Requirement ▸ In the copy, include every entry exactly but none of the images.

(Record excerpts Opens)

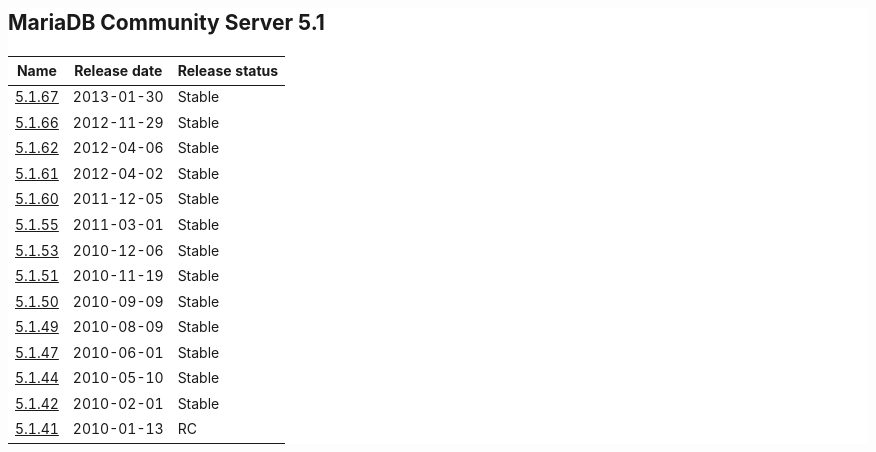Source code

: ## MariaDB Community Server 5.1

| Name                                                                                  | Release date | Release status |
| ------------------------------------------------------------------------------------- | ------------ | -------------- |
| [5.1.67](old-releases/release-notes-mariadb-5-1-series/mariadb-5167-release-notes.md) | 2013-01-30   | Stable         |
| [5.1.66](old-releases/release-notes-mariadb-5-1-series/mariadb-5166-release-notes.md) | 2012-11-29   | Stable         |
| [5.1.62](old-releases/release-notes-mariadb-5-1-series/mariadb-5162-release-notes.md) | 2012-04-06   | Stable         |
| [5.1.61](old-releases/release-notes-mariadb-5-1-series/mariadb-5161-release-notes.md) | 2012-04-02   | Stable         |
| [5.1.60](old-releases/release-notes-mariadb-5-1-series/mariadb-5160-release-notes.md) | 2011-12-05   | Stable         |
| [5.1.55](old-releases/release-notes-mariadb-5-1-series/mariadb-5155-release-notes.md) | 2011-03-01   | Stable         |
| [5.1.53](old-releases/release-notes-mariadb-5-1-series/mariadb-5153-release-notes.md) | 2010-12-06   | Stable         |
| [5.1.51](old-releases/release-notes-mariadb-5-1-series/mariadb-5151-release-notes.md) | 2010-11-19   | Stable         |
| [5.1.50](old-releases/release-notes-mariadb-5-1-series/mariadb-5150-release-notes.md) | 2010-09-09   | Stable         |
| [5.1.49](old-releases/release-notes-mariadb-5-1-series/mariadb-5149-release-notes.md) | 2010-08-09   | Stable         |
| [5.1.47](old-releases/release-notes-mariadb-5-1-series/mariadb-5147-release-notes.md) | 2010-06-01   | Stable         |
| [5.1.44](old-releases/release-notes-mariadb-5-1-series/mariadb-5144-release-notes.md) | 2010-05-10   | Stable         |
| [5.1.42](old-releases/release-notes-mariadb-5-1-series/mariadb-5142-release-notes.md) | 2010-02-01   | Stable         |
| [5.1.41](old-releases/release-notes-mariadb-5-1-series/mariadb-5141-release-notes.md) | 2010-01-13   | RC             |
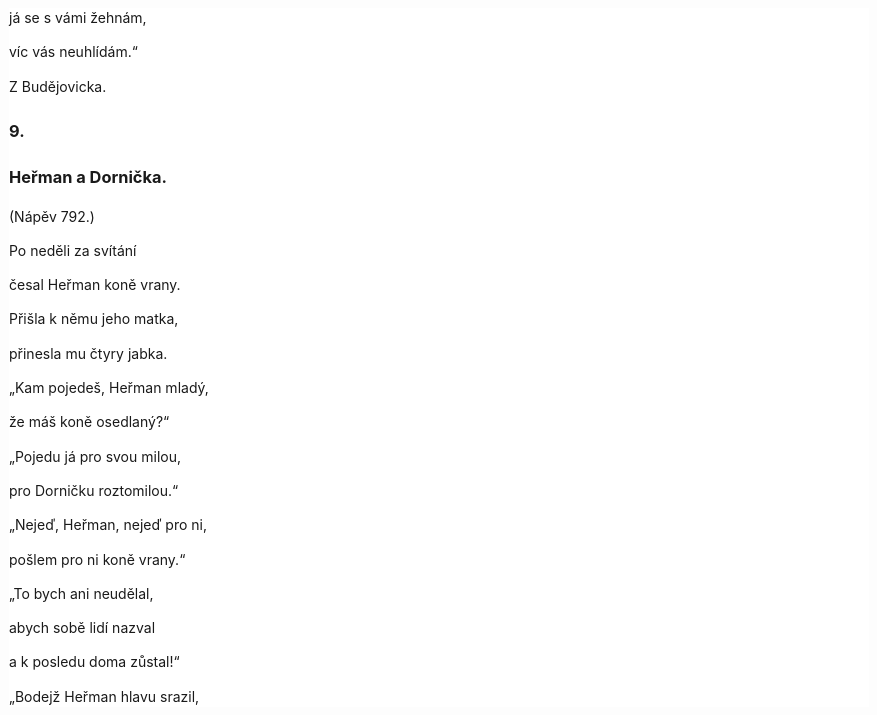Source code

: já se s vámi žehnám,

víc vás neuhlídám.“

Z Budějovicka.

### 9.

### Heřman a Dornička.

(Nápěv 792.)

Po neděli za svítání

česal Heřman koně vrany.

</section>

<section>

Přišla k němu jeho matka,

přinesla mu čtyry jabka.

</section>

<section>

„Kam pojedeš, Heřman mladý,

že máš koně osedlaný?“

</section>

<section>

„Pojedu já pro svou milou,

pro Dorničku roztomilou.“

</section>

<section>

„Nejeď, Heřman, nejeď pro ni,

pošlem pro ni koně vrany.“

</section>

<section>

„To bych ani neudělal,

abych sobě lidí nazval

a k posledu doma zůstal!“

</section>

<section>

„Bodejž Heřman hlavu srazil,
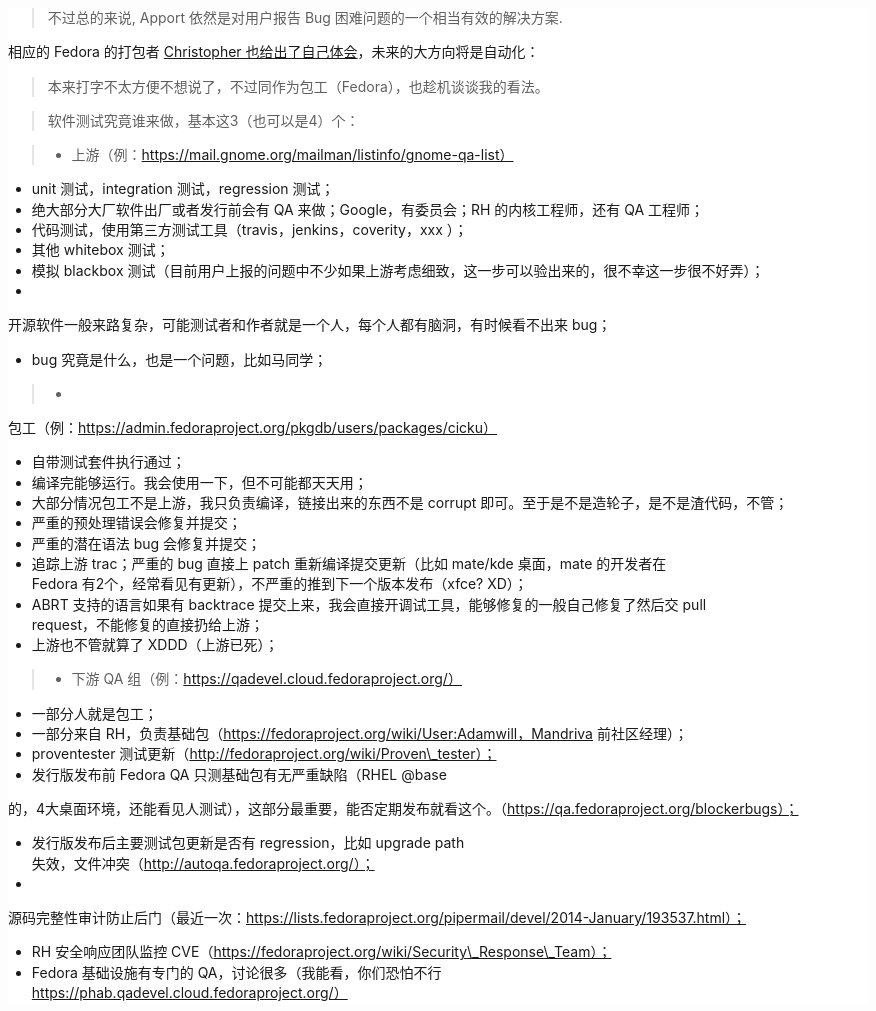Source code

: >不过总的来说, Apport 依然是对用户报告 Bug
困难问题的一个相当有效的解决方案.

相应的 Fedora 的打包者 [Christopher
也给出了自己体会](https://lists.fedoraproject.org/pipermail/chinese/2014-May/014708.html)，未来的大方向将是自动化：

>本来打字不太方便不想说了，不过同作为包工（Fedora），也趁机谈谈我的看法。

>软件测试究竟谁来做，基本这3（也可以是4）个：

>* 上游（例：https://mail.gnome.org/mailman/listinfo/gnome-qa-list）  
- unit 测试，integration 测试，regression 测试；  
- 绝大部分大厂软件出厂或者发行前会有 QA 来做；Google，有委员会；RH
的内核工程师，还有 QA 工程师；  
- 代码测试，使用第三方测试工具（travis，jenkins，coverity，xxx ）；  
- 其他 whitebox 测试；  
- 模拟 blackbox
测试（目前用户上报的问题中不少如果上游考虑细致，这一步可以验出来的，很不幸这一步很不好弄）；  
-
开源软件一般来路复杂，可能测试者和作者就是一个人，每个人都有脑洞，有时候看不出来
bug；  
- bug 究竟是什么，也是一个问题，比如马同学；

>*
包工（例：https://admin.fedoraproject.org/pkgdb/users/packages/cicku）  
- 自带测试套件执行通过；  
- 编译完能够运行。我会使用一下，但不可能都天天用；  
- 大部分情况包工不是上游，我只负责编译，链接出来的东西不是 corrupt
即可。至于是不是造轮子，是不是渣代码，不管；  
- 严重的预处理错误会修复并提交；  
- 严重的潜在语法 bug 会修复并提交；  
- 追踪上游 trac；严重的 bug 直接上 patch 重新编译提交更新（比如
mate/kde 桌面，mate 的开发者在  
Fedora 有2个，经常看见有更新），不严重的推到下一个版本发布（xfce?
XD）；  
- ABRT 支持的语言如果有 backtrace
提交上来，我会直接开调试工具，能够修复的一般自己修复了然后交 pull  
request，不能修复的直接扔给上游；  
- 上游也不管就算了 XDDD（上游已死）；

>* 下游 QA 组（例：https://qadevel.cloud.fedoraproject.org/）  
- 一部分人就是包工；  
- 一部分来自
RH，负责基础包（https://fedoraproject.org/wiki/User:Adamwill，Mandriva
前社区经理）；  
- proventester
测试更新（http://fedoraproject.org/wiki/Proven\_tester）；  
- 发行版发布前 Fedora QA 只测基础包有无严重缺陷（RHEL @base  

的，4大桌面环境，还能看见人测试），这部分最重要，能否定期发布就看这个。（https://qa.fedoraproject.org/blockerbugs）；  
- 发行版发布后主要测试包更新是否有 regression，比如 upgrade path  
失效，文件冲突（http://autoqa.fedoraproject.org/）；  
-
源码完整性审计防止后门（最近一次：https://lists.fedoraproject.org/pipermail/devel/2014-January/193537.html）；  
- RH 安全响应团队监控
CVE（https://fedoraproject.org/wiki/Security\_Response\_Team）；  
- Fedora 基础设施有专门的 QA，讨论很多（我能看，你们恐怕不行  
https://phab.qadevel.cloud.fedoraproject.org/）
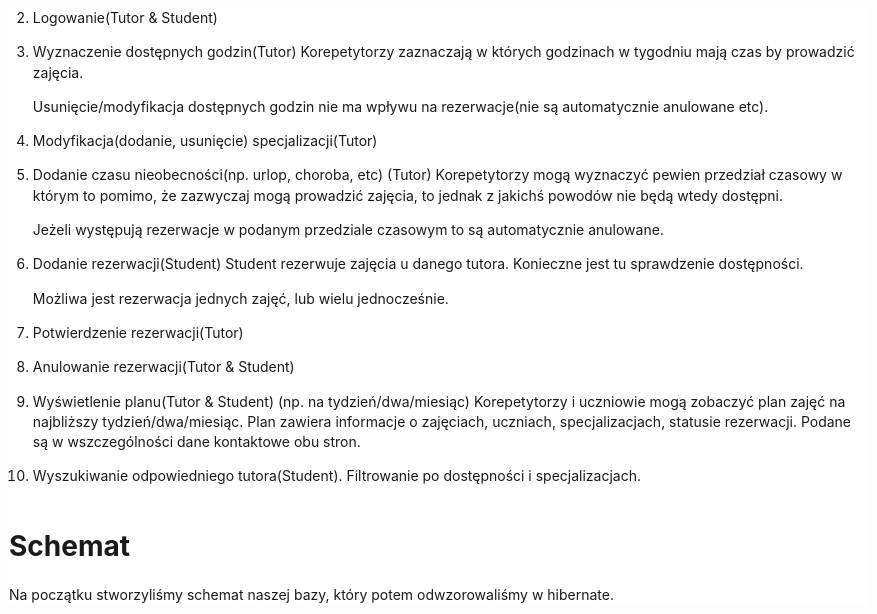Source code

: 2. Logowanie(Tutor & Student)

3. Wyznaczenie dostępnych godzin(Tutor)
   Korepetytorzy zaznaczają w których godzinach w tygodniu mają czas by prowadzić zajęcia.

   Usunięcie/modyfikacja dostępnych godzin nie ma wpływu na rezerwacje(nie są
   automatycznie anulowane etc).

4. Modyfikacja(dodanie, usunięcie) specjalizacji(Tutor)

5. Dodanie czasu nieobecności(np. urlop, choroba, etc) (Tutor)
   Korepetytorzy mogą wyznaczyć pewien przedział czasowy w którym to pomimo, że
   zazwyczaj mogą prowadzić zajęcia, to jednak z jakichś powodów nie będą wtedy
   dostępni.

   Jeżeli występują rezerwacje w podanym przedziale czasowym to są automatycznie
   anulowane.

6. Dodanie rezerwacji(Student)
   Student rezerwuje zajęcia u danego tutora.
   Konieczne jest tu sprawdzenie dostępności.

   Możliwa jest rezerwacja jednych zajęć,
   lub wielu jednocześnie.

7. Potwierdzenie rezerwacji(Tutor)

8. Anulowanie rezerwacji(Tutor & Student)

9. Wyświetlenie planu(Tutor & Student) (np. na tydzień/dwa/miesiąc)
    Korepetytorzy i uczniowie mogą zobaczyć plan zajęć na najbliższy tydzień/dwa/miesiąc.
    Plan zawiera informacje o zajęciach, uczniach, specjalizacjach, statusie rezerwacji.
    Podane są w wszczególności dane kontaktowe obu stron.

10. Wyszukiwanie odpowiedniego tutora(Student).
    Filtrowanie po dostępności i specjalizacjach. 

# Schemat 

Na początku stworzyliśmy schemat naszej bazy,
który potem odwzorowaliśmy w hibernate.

(Record excerpts Closes)

Task response ▸
Source code

: ## MariaDB Community Server 5.1

| Name                                                                                  | Release date | Release status |
| ------------------------------------------------------------------------------------- | ------------ | -------------- |
| [5.1.67](old-releases/release-notes-mariadb-5-1-series/mariadb-5167-release-notes.md) | 2013-01-30   | Stable         |
| [5.1.66](old-releases/release-notes-mariadb-5-1-series/mariadb-5166-release-notes.md) | 2012-11-29   | Stable         |
| [5.1.62](old-releases/release-notes-mariadb-5-1-series/mariadb-5162-release-notes.md) | 2012-04-06   | Stable         |
| [5.1.61](old-releases/release-notes-mariadb-5-1-series/mariadb-5161-release-notes.md) | 2012-04-02   | Stable         |
| [5.1.60](old-releases/release-notes-mariadb-5-1-series/mariadb-5160-release-notes.md) | 2011-12-05   | Stable         |
| [5.1.55](old-releases/release-notes-mariadb-5-1-series/mariadb-5155-release-notes.md) | 2011-03-01   | Stable         |
| [5.1.53](old-releases/release-notes-mariadb-5-1-series/mariadb-5153-release-notes.md) | 2010-12-06   | Stable         |
| [5.1.51](old-releases/release-notes-mariadb-5-1-series/mariadb-5151-release-notes.md) | 2010-11-19   | Stable         |
| [5.1.50](old-releases/release-notes-mariadb-5-1-series/mariadb-5150-release-notes.md) | 2010-09-09   | Stable         |
| [5.1.49](old-releases/release-notes-mariadb-5-1-series/mariadb-5149-release-notes.md) | 2010-08-09   | Stable         |
| [5.1.47](old-releases/release-notes-mariadb-5-1-series/mariadb-5147-release-notes.md) | 2010-06-01   | Stable         |
| [5.1.44](old-releases/release-notes-mariadb-5-1-series/mariadb-5144-release-notes.md) | 2010-05-10   | Stable         |
| [5.1.42](old-releases/release-notes-mariadb-5-1-series/mariadb-5142-release-notes.md) | 2010-02-01   | Stable         |
| [5.1.41](old-releases/release-notes-mariadb-5-1-series/mariadb-5141-release-notes.md) | 2010-01-13   | RC             |
Source code

: já se s vámi žehnám,

víc vás neuhlídám.“

Z Budějovicka.

### 9.

### Heřman a Dornička.

(Nápěv 792.)

Po neděli za svítání

česal Heřman koně vrany.

</section>

<section>

Přišla k němu jeho matka,

přinesla mu čtyry jabka.

</section>

<section>

„Kam pojedeš, Heřman mladý,

že máš koně osedlaný?“

</section>

<section>

„Pojedu já pro svou milou,

pro Dorničku roztomilou.“

</section>

<section>

„Nejeď, Heřman, nejeď pro ni,

pošlem pro ni koně vrany.“

</section>

<section>

„To bych ani neudělal,

abych sobě lidí nazval

a k posledu doma zůstal!“

</section>

<section>

„Bodejž Heřman hlavu srazil,
Source code

: >不过总的来说, Apport 依然是对用户报告 Bug
困难问题的一个相当有效的解决方案.

相应的 Fedora 的打包者 [Christopher
也给出了自己体会](https://lists.fedoraproject.org/pipermail/chinese/2014-May/014708.html)，未来的大方向将是自动化：

>本来打字不太方便不想说了，不过同作为包工（Fedora），也趁机谈谈我的看法。

>软件测试究竟谁来做，基本这3（也可以是4）个：

>* 上游（例：https://mail.gnome.org/mailman/listinfo/gnome-qa-list）  
- unit 测试，integration 测试，regression 测试；  
- 绝大部分大厂软件出厂或者发行前会有 QA 来做；Google，有委员会；RH
的内核工程师，还有 QA 工程师；  
- 代码测试，使用第三方测试工具（travis，jenkins，coverity，xxx ）；  
- 其他 whitebox 测试；  
- 模拟 blackbox
测试（目前用户上报的问题中不少如果上游考虑细致，这一步可以验出来的，很不幸这一步很不好弄）；  
-
开源软件一般来路复杂，可能测试者和作者就是一个人，每个人都有脑洞，有时候看不出来
bug；  
- bug 究竟是什么，也是一个问题，比如马同学；

>*
包工（例：https://admin.fedoraproject.org/pkgdb/users/packages/cicku）  
- 自带测试套件执行通过；  
- 编译完能够运行。我会使用一下，但不可能都天天用；  
- 大部分情况包工不是上游，我只负责编译，链接出来的东西不是 corrupt
即可。至于是不是造轮子，是不是渣代码，不管；  
- 严重的预处理错误会修复并提交；  
- 严重的潜在语法 bug 会修复并提交；  
- 追踪上游 trac；严重的 bug 直接上 patch 重新编译提交更新（比如
mate/kde 桌面，mate 的开发者在  
Fedora 有2个，经常看见有更新），不严重的推到下一个版本发布（xfce?
XD）；  
- ABRT 支持的语言如果有 backtrace
提交上来，我会直接开调试工具，能够修复的一般自己修复了然后交 pull  
request，不能修复的直接扔给上游；  
- 上游也不管就算了 XDDD（上游已死）；

>* 下游 QA 组（例：https://qadevel.cloud.fedoraproject.org/）  
- 一部分人就是包工；  
- 一部分来自
RH，负责基础包（https://fedoraproject.org/wiki/User:Adamwill，Mandriva
前社区经理）；  
- proventester
测试更新（http://fedoraproject.org/wiki/Proven\_tester）；  
- 发行版发布前 Fedora QA 只测基础包有无严重缺陷（RHEL @base  

的，4大桌面环境，还能看见人测试），这部分最重要，能否定期发布就看这个。（https://qa.fedoraproject.org/blockerbugs）；  
- 发行版发布后主要测试包更新是否有 regression，比如 upgrade path  
失效，文件冲突（http://autoqa.fedoraproject.org/）；  
-
源码完整性审计防止后门（最近一次：https://lists.fedoraproject.org/pipermail/devel/2014-January/193537.html）；  
- RH 安全响应团队监控
CVE（https://fedoraproject.org/wiki/Security\_Response\_Team）；  
- Fedora 基础设施有专门的 QA，讨论很多（我能看，你们恐怕不行  
https://phab.qadevel.cloud.fedoraproject.org/）
Source code

: 2. Logowanie(Tutor & Student)

3. Wyznaczenie dostępnych godzin(Tutor)
   Korepetytorzy zaznaczają w których godzinach w tygodniu mają czas by prowadzić zajęcia.

   Usunięcie/modyfikacja dostępnych godzin nie ma wpływu na rezerwacje(nie są
   automatycznie anulowane etc).

4. Modyfikacja(dodanie, usunięcie) specjalizacji(Tutor)

5. Dodanie czasu nieobecności(np. urlop, choroba, etc) (Tutor)
   Korepetytorzy mogą wyznaczyć pewien przedział czasowy w którym to pomimo, że
   zazwyczaj mogą prowadzić zajęcia, to jednak z jakichś powodów nie będą wtedy
   dostępni.

   Jeżeli występują rezerwacje w podanym przedziale czasowym to są automatycznie
   anulowane.

6. Dodanie rezerwacji(Student)
   Student rezerwuje zajęcia u danego tutora.
   Konieczne jest tu sprawdzenie dostępności.

   Możliwa jest rezerwacja jednych zajęć,
   lub wielu jednocześnie.

7. Potwierdzenie rezerwacji(Tutor)

8. Anulowanie rezerwacji(Tutor & Student)

9. Wyświetlenie planu(Tutor & Student) (np. na tydzień/dwa/miesiąc)
    Korepetytorzy i uczniowie mogą zobaczyć plan zajęć na najbliższy tydzień/dwa/miesiąc.
    Plan zawiera informacje o zajęciach, uczniach, specjalizacjach, statusie rezerwacji.
    Podane są w wszczególności dane kontaktowe obu stron.

10. Wyszukiwanie odpowiedniego tutora(Student).
    Filtrowanie po dostępności i specjalizacjach. 

# Schemat 

Na początku stworzyliśmy schemat naszej bazy,
który potem odwzorowaliśmy w hibernate.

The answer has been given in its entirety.